Like Sophie Turner, Kit Harington also dreams of changing a major Game of Thrones death
Fans weren’t the only ones unhappy with the controversial final season of Game of Thrones. Now that we’re a few months out from the finale episode, the stars of the eight-season epic are coming clean about their dislikes of how things were wrapped up. Sophie Turner, who played Sansa Stark, said she wished Arya or Sansa was the one to kill Cersei. (Same.) And now, Kit Harington, who played Jon Snow, finally admitted he was “pissed off” that he wasn’t the one to kill the Night King.
Honestly, Kit, you should know this by now: In Westeros, you don’t always get what you want.
“I was a bit pissed off, only because I wanted to kill the Night King!” Harington told The Hollywood Reporter, responding to how he felt about Arya Stark, played by Maisie Williams, getting to do the damn thing. “I think I felt like everyone else did, in that it had been set up for a long time, and then I didn’t get to do it.”
Yeah, but wasn’t Ned Stark set up to be the main character of the show back in Season 1? And wasn’t it set up that Dany was the true heir to throne until it was revealed Jon actually was? The twists and turns are what made the show so devastatingly good, right?
Harington continued, “But I was so happy for Maisie and Arya…It was a really great twist, and it tied up Maisie’s journey in a really beautiful way. Over the seasons, we’ve seen her build up these skills to become this hardened assassin, and she uses it all to kill our main antagonist.”

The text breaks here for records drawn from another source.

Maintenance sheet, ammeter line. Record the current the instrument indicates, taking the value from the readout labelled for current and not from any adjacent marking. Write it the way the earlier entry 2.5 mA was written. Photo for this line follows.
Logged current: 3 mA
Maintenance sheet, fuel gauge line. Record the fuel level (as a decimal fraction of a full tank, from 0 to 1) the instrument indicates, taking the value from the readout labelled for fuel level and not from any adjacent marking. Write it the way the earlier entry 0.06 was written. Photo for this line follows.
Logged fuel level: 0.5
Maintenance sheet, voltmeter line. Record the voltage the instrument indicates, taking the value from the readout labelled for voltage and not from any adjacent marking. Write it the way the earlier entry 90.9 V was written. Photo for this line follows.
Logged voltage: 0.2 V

Of course, we will admit that there should have been some “Faceless Man” ish going on to really wrap up Arya’s arc. But we’re honestly too tired of rewriting the entire last season in our personal diary to go into more detail right now.

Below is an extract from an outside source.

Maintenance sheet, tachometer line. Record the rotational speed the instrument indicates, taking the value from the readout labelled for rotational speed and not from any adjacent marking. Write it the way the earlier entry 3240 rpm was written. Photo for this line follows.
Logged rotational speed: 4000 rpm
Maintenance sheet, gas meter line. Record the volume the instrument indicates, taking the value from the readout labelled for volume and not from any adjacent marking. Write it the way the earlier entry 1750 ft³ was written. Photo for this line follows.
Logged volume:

Jon Snow, the true heir to the Iron Throne and Queenslayer, ended his Game of Thrones journey by leading the Free Folk back into the North beyond the wall, now free of white walkers and wights.

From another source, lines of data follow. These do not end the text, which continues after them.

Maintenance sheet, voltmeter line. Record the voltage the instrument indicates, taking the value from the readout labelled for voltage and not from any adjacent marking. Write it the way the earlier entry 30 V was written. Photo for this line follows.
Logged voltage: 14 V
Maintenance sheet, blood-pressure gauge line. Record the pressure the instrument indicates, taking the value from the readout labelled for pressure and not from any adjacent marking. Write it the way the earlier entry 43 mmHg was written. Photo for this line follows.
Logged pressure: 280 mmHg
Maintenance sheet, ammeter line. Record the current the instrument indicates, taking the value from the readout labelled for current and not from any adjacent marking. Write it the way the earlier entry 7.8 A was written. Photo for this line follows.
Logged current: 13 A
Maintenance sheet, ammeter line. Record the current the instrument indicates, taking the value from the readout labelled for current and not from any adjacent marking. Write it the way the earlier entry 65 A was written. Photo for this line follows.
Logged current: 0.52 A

And tbh, Jon’s ending was perhaps the most poetic, according to Harington’s interpretation.
"I loved it," Harington said of his final scene. "When I read it, that bit really made me cry. What really made me cry was on the paper: 'End of Game of Thrones.' But as far as an ending for Jon Snow, this character that I loved for so many years and had grown so close to, and had meant so much to me...seeing him go beyond the Wall back to something true, something honest, something pure with these people he was always told he belongs with—the Free Folk—it felt to me like he was finally free."
“As much as he had done a horrible thing [in killing Daenerys], as much as he had felt that pain, the actual ending for him was finally being released,” he added.
And we thought we were done with crying over Game of Thrones. Thanks, Kit.